Molecular mechanisms of tumor necrosis factor α gene expression in monocytic cells via hyperglycemia-induced oxidant stress-dependent and -independent pathways

Increased oxidative stress has been reported in vivo in the diabetic state via the production of reactive oxygen species (ROS), Such stress is bound to play a key role on activation of circulating monocytes, leading to the accelerated atherosclerosis observed in diabetics. However the exact molecular mechanisms of monocyte activation by high glucose is currently unclear.

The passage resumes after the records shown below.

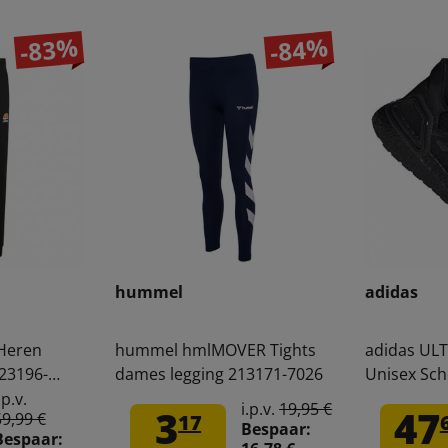
-83%
-84%
hummel
adidas
 Heren
hummel hmlMOVER Tights
adidas UL
23196-
dames legging 213171-7026
Unisex Sc
.p.v.
i.p.v.
19,95 €
3
47
59,99 €
17
Bespaar:
Bespaar:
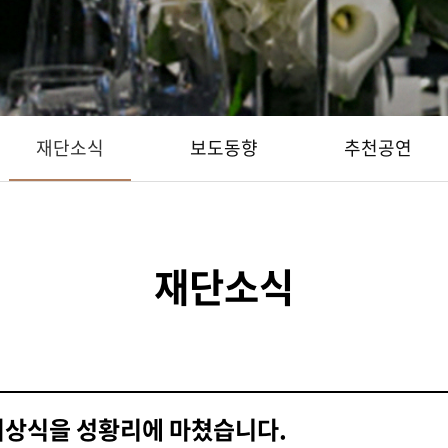
재단소식
보도동향
추천공연
재단소식
시상식을 성황리에 마쳤습니다.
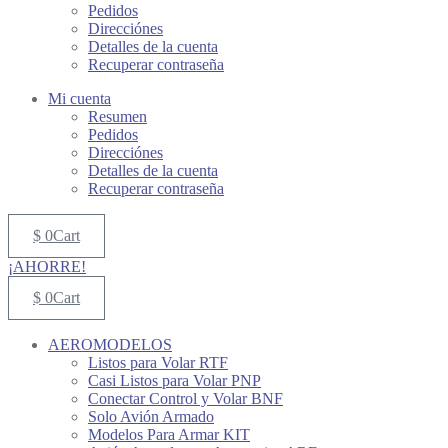
Pedidos
Direcciónes
Detalles de la cuenta
Recuperar contraseña
Mi cuenta
Resumen
Pedidos
Direcciónes
Detalles de la cuenta
Recuperar contraseña
$
0
Cart
¡AHORRE!
$
0
Cart
AEROMODELOS
Listos para Volar RTF
Casi Listos para Volar PNP
Conectar Control y Volar BNF
Solo Avión Armado
Modelos Para Armar KIT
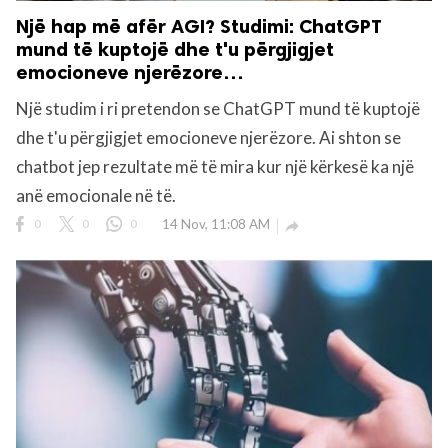
Një hap më afër AGI? Studimi: ChatGPT
mund të kuptojë dhe t'u përgjigjet
emocioneve njerëzore…
Një studim i ri pretendon se ChatGPT mund të kuptojë
dhe t'u përgjigjet emocioneve njerëzore. Ai shton se
chatbot jep rezultate më të mira kur një kërkesë ka një
anë emocionale në të.
0
0
0
14 Nov, 11:08 AM

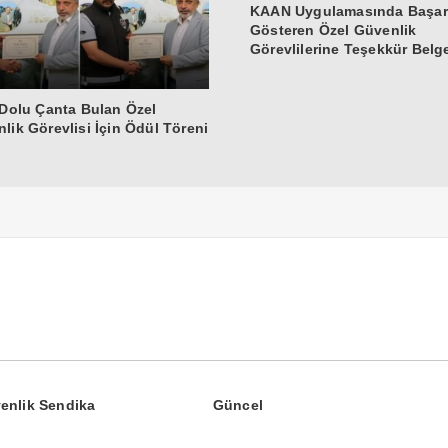
KAAN Uygulamasında Başar
Gösteren Özel Güvenlik
Görevlilerine Teşekkür Belg
 Dolu Çanta Bulan Özel
lik Görevlisi İçin Ödül Töreni
enlik Sendika
Güncel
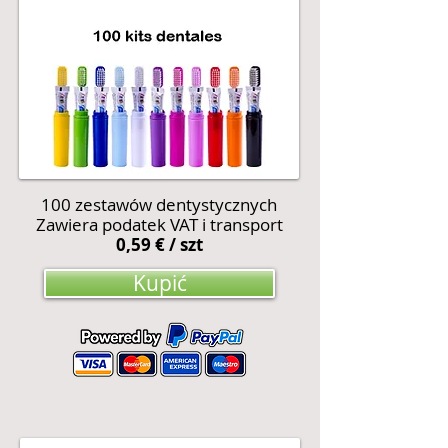
100 zestawów dentystycznych
Zawiera podatek VAT i transport
0,59 € / szt
Kupić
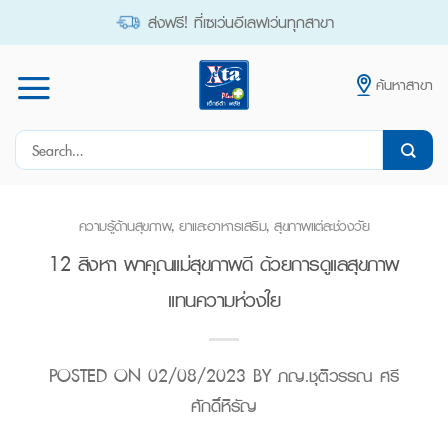
Skip
ส่งฟรี! ที่เซเว่นอีเลฟเว่นทุกสาขา
to
content
ค้นหาสาขา
Search
for:
ความรู้ด้านสุขภาพ
,
ยาและอาหารเสริม
,
สุขภาพแต่ละช่วงวัย
12 สิงหา พาคุณแม่สุขภาพดี ด้วยการดูแลสุขภาพ
แทนความห่วงใย
POSTED ON
02/08/2023
BY
ภญ.ชุติวรรณ ศรี
ศักดิ์หิรัญ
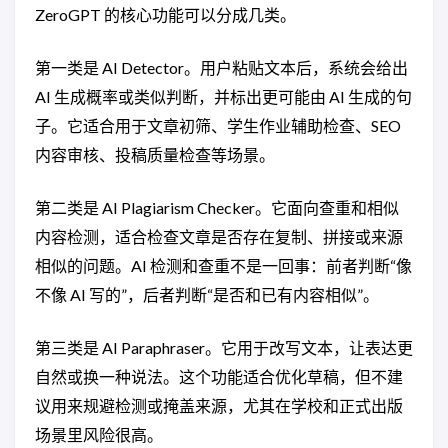
ZeroGPT 的核心功能可以分成几类。
第一类是 AI Detector。用户粘贴文本后，系统会给出
AI 生成概率或类似判断，并标出更可能由 AI 生成的句
子。它适合用于文章初筛、学生作业辅助检查、SEO
内容审核、投稿质量检查等场景。
第二类是 AI Plagiarism Checker。它面向查重和相似
内容检测，适合检查文章是否存在复制、拼接或来源
相似的问题。AI 检测和查重不是一回事：前者判断“像
不像 AI 写的”，后者判断“是否和已有内容相似”。
第三类是 AI Paraphraser。它用于改写文本，让表达更
自然或换一种说法。这个功能适合优化草稿，但不建
议用来规避检测或掩盖来源，尤其在学校和正式出版
场景里风险很高。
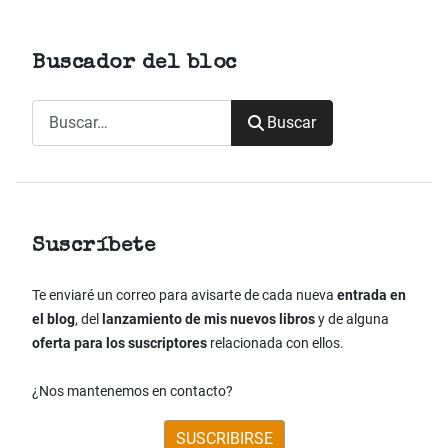
Buscador del bloc
Buscar
Buscar
Suscríbete
Te enviaré un correo para avisarte de cada nueva
entrada en
el blog
, del
lanzamiento de mis nuevos libros
y de alguna
oferta para los suscriptores
relacionada con ellos.
¿Nos mantenemos en contacto?
SUSCRIBIRSE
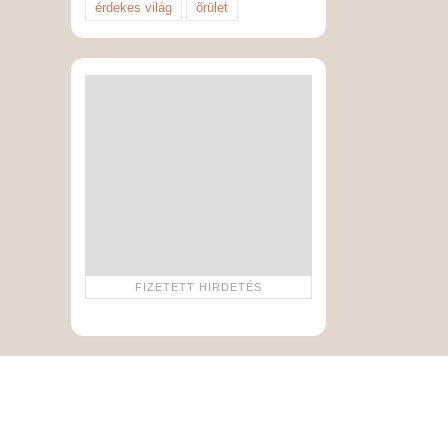
érdekes világ
őrület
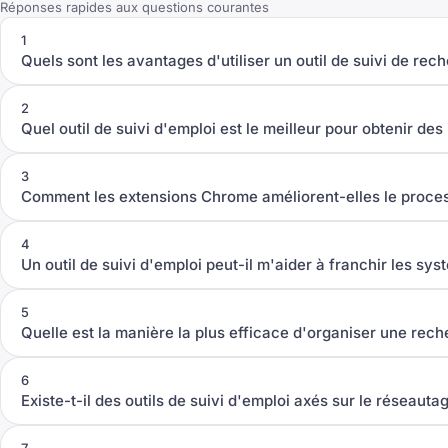
Réponses rapides aux questions courantes
1
Quels sont les avantages d'utiliser un outil de suivi de rec
2
Quel outil de suivi d'emploi est le meilleur pour obtenir des
3
Comment les extensions Chrome améliorent-elles le proce
4
Un outil de suivi d'emploi peut-il m'aider à franchir les s
5
Quelle est la manière la plus efficace d'organiser une rec
6
Existe-t-il des outils de suivi d'emploi axés sur le réseautag
7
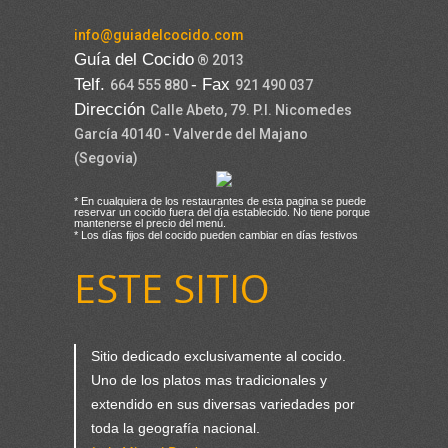
info@guiadelcocido.com
Guía del Cocido
® 2013
Telf.
- Fax
664 555 880
921 490 037
Dirección
Calle Abeto, 79. P.I. Nicomedes
García 40140 - Valverde del Majano
(Segovia)
* En cualquiera de los restaurantes de esta pagina se puede
reservar un cocido fuera del día establecido. No tiene porque
mantenerse el precio del menú.
* Los días fijos del cocido pueden cambiar en días festivos
ESTE SITIO
Sitio dedicado exclusivamente al cocido.
Uno de los platos mas tradicionales y
extendido en sus diversas variedades por
toda la geografía nacional.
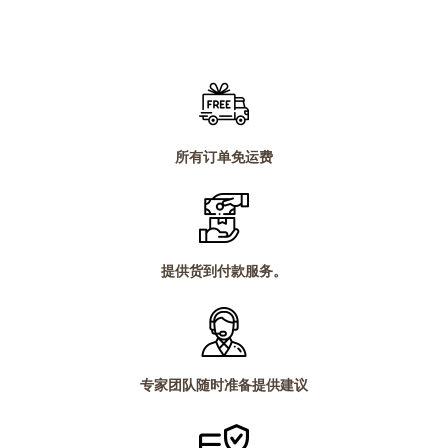
为：
价
为：
价
1,424.00 ฿。
格
1,424.00 ฿。
格
为：
为：
.00 ฿。
980.00 ฿。
980.00 
所有订单免运费
提供货到付款服务。
专家团队随时准备提供建议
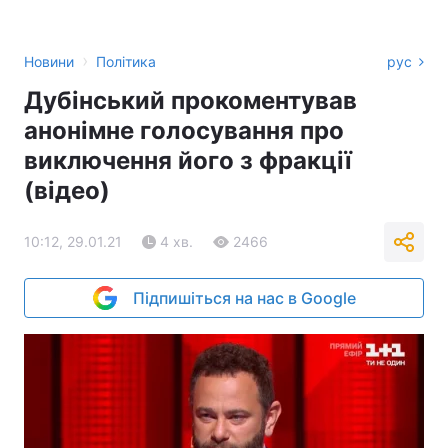
›
Новини
Політика
рус
Дубінський прокоментував
анонімне голосування про
виключення його з фракції
(відео)
10:12, 29.01.21
4 хв.
2466
Підпишіться на нас в Google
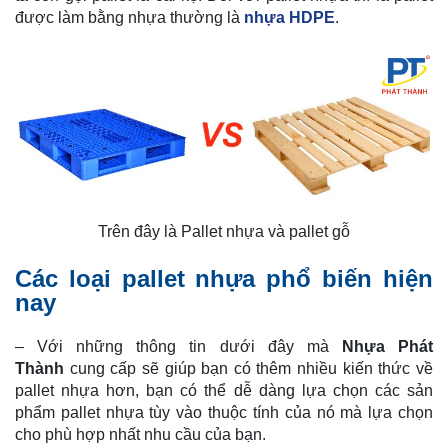
được làm bằng nhựa thường là
nhựa HDPE
.
Trên đây là Pallet nhựa và pallet gỗ
Các loại pallet nhựa phổ biến hiện
nay
– Với những thông tin dưới đây mà
Nhựa Phát
Thành
cung cấp sẽ giúp bạn có thêm nhiều kiến thức về
pallet nhựa hơn, bạn có thể dễ dàng lựa chọn các sản
phẩm pallet nhựa tùy vào thuộc tính của nó mà lựa chọn
cho phù hợp nhất nhu cầu của bạn.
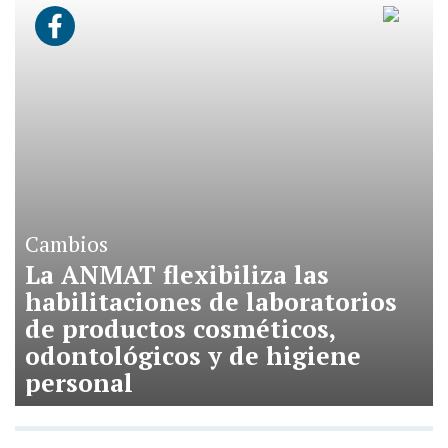
Cambios
La ANMAT flexibiliza las
habilitaciones de laboratorios
de productos cosméticos,
odontológicos y de higiene
personal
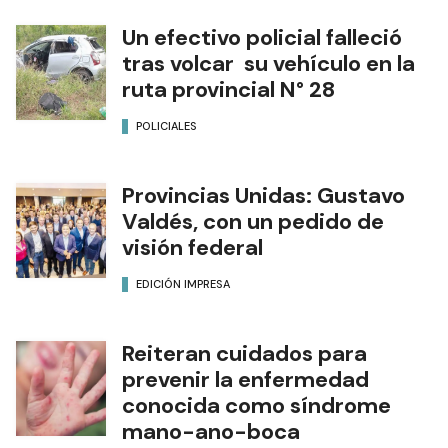
Un efectivo policial falleció
tras volcar su vehículo en la
ruta provincial N° 28
POLICIALES
Provincias Unidas: Gustavo
Valdés, con un pedido de
visión federal
EDICIÓN IMPRESA
Reiteran cuidados para
prevenir la enfermedad
conocida como síndrome
mano-ano-boca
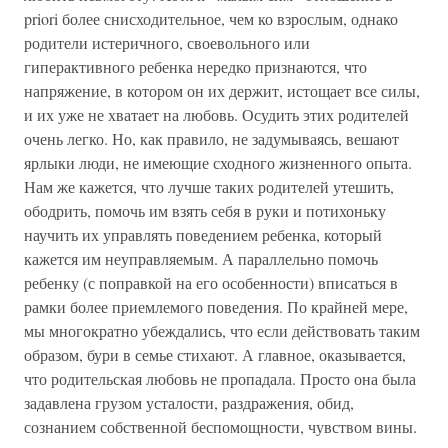
priori более снисходительное, чем ко взрослым, однако
родители истеричного, своевольного или
гиперактивного ребенка нередко признаются, что
напряжение, в котором он их держит, истощает все силы,
и их уже не хватает на любовь. Осудить этих родителей
очень легко. Но, как правило, не задумываясь, вешают
ярлыки люди, не имеющие сходного жизненного опыта.
Нам же кажется, что лучше таких родителей утешить,
ободрить, помочь им взять себя в руки и потихоньку
научить их управлять поведением ребенка, который
кажется им неуправляемым. А параллельно помочь
ребенку (с поправкой на его особенности) вписаться в
рамки более приемлемого поведения. По крайней мере,
мы многократно убеждались, что если действовать таким
образом, бури в семье стихают. А главное, оказывается,
что родительская любовь не пропадала. Просто она была
задавлена грузом усталости, раздражения, обид,
сознанием собственной беспомощности, чувством вины.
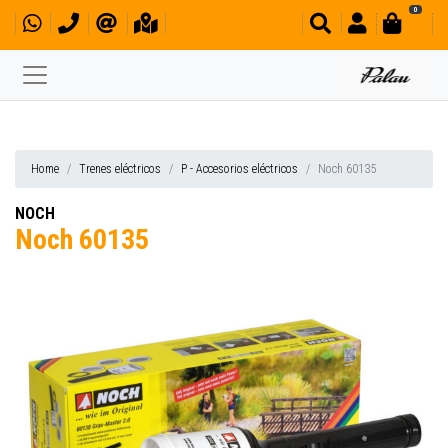
0
Home
Trenes eléctricos
P - Accesorios eléctricos
Noch 60135
NOCH
Noch 60135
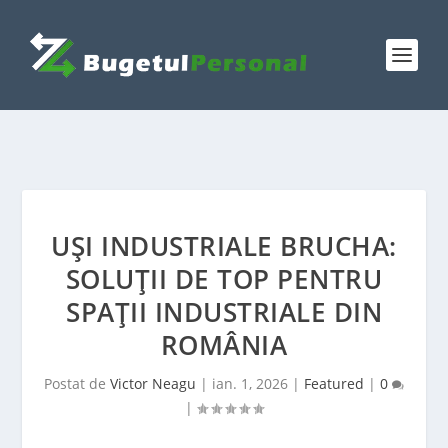
UȘI INDUSTRIALE BRUCHA:
SOLUȚII DE TOP PENTRU
SPAȚII INDUSTRIALE DIN
ROMÂNIA
Postat de
Victor Neagu
|
ian. 1, 2026
|
Featured
|
0
|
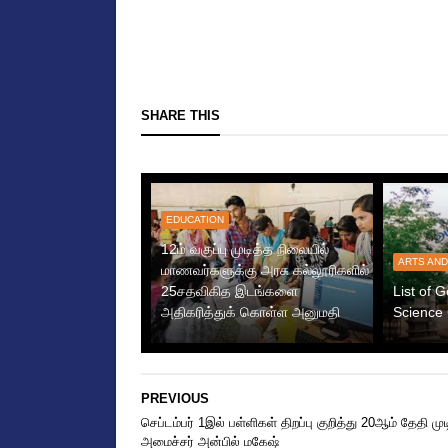
SHARE THIS
EDUCATION
12ம் வகுப்பு முடித்த நிலையில்
ARTS AND
மாணவர்களுக்கு அரசு கல்லூரிகளில்
25சதவிகித இடங்களை
List of 
அதிகரித்துக் கொள்ள அனுமதி
Science 
PREVIOUS
செப்டம்பர் 1இல் பள்ளிகள் திறப்பு குறித்து 20ஆம் தேதி முடி
அமைச்சர் அன்பில் மகேஷ்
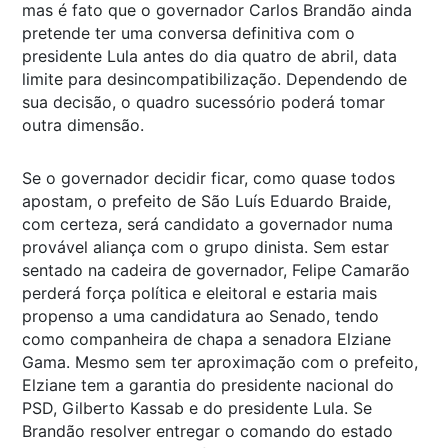
mas é fato que o governador Carlos Brandão ainda
pretende ter uma conversa definitiva com o
presidente Lula antes do dia quatro de abril, data
limite para desincompatibilização. Dependendo de
sua decisão, o quadro sucessório poderá tomar
outra dimensão.
Se o governador decidir ficar, como quase todos
apostam, o prefeito de São Luís Eduardo Braide,
com certeza, será candidato a governador numa
provável aliança com o grupo dinista. Sem estar
sentado na cadeira de governador, Felipe Camarão
perderá força política e eleitoral e estaria mais
propenso a uma candidatura ao Senado, tendo
como companheira de chapa a senadora Elziane
Gama. Mesmo sem ter aproximação com o prefeito,
Elziane tem a garantia do presidente nacional do
PSD, Gilberto Kassab e do presidente Lula. Se
Brandão resolver entregar o comando do estado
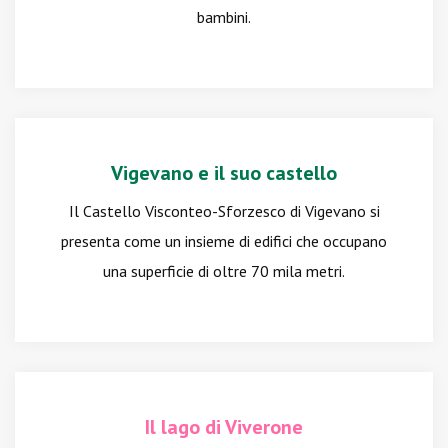
bambini.
Vigevano e il suo castello
Il Castello Visconteo-Sforzesco di Vigevano si
presenta come un insieme di edifici che occupano
una superficie di oltre 70 mila metri.
Il lago di Viverone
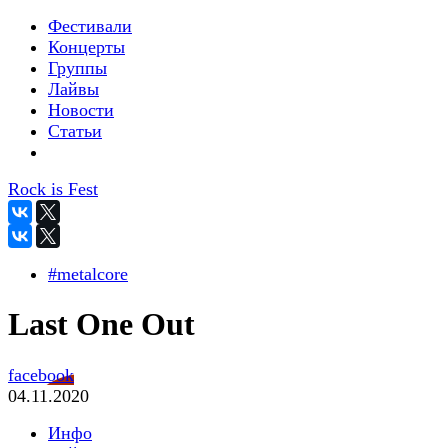
Фестивали
Концерты
Группы
Лайвы
Новости
Статьи
Rock is Fest
#metalcore
Last One Out
facebook
04.11.2020
Инфо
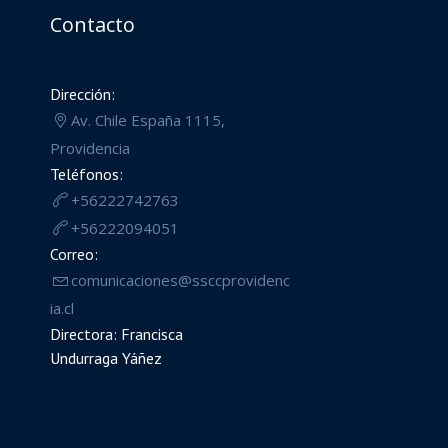
Contacto
Dirección:
Av. Chile España 1115,
Providencia
Teléfonos:
+56222742763
+56222094051
Correo:
comunicaciones@ssccprovidenc
ia.cl
Directora: Francisca
Undurraga Yáñez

Here, we demonstrate that chronic high glucose (CHG) causes a dramatic increase in the release of the inflammatory cytokine tumor necrosis factor alpha (TNF alpha), at least in part through enhanced TNF alpha mRNA transcription, mediated by ROS via activation of transcription factors nuclear factor kappa B (NF-kappa B) and activating protein-1 (AP-1), TNF alpha accumulation in the conditioned media was increased 10-fold and mRNA levels were increased 11.5-fold by CHG, The following observations supported that both NF-kappa B and AP-1 mediated enhanced TNF alpha transcription by CHG: 1) A 295-base pair fragment of the proximal TNF alpha promoter containing NF-kappa B and AP-1 sites reproduced the effects of CHG on TNF alpha transcription in a luciferase reporter assay, 2) mutational analyses of both NF-kappa B and the AP-1 sites abrogated 90% of the luciferase activity, 3) gel-shift analysis using the binding sites showed activation of NF-kappa B and AP-1 in CHG nuclear extracts, and 4) Western blot analyses demonstrated elevated nuclear levels of p65 and p50 and decreased cytosolic levels of I kappa B alpha in CHG-treated monocytes, That ROS acted as a key intermediate in the CHG pathway was supported by the following evidence: 1) increased superoxide levels similar to those observed with PMA or TNF alpha, 2) increased phosphorylation of stress-responsive mitogen-activated protein kinases p38 and JNK-1, 3) counteraction of the effects of CHG on TNF alpha production, the 295TNFluc reporter activity, activation of NF kappa B, and repression of I kappa B alpha by antioxidants and p38 mitogen-activated protein kinase inhibitors. The study suggests that ROS function as key components in the regulatory pathway progressing from elevated glucose to monocyte activation.